The Association asked Parliament to recognise the weak capacity of mining communities in their engagements with powerful multinational mining companies and to give consideration to concerns including mine legacies, effects of mining on community livelihood, cyanide spillages, compensation, resettlement and human right abuses when it got to discussing the new Mining Law.

Mr Daniel Owusu-Koranteng, Executive Director, WACAM, at a press conference in Accra stated that if the country made weak legislation, the nation would end up realising that the environmental and social costs of mining coupled with mine legacies far outstripped all benefits from the extractive sector.

He noted that while the nation prided itself for attracting investment in the extractive sector, it had paid little attention to the challenge of developing legally binding and enforceable environmental standards to regulate the mining industry.

He said the Association had, therefore, taken upon itself the task of educating affected communities and creating public awareness on the situation in mining communities to effect change.

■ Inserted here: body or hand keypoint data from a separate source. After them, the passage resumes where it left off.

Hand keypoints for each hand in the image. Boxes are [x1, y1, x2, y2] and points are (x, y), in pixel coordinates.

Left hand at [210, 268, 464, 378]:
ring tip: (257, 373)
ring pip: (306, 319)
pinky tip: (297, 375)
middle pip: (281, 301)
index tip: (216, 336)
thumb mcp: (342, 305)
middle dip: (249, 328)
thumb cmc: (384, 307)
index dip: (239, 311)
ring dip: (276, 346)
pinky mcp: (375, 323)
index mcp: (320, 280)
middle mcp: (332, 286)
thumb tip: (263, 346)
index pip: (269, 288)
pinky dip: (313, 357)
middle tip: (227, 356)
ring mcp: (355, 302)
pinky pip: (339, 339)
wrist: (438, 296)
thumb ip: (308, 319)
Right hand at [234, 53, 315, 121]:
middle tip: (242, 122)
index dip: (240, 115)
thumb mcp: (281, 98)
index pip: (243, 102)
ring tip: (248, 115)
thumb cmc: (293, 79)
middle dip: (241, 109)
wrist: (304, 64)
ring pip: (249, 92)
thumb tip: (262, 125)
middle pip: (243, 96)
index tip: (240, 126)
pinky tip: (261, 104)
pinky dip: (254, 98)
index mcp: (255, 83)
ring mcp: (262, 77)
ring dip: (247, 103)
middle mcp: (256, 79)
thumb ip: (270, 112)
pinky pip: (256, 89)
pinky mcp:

Mr Owusu-Koranteng said the gross violation of the fundamental human rights of inhabitants of mining towns by mining companies needed urgent redress to prevent further displacement and also preserve natural resources such as water and the forest.

He said the current displacement of most families in various mining towns due to harmful mining practices, that led to cyanide spillages required stringent policies and programmes to resettle the people to prevent conflict.

"The Environmental Protection Agency (EPA) was established with powers to promulgate and enforce standards, but neither a precise standard nor detailed regulation has yet been enacted, though impact assessment are now required and guidelines for mineral operations have been formulated."

He described the provision in the Mineral and Mining Law (PNDC Law 153 of 1986) for environmental protection "as merely an omnibus provision, which does not set precise standards to regulate industrial mining".

Mr Owusu-Koranteng stated that the absence of a clear standard with regard to the allowable distance between a community and the establishment of a mining pit had been the cause of many community conflicts, as residents had to live with all the dangers associated with mining.

Mr Dei Nkrumah, a Member of the Association, cited an incident in which the community had to struggle to stop the Bogoso Gold Limited from working in a pit, which was very close to the community to avoid nuisance and other dangers.

He also condemned media propaganda by mining companies to trivialise the real impact of cyanide spillages into water bodies. "Contrary to what the industry players want us to believe; we refuse to accept that the effects of cyanide spillage are transient." Mr Dei noted that the mining industry had been using media propaganda to avoid taking responsibility for cyanide spillages, which had huge social, environmental and financial implications.

He urged the Government to insist that companies bore the cost of correcting any damage caused through cyanide spillage.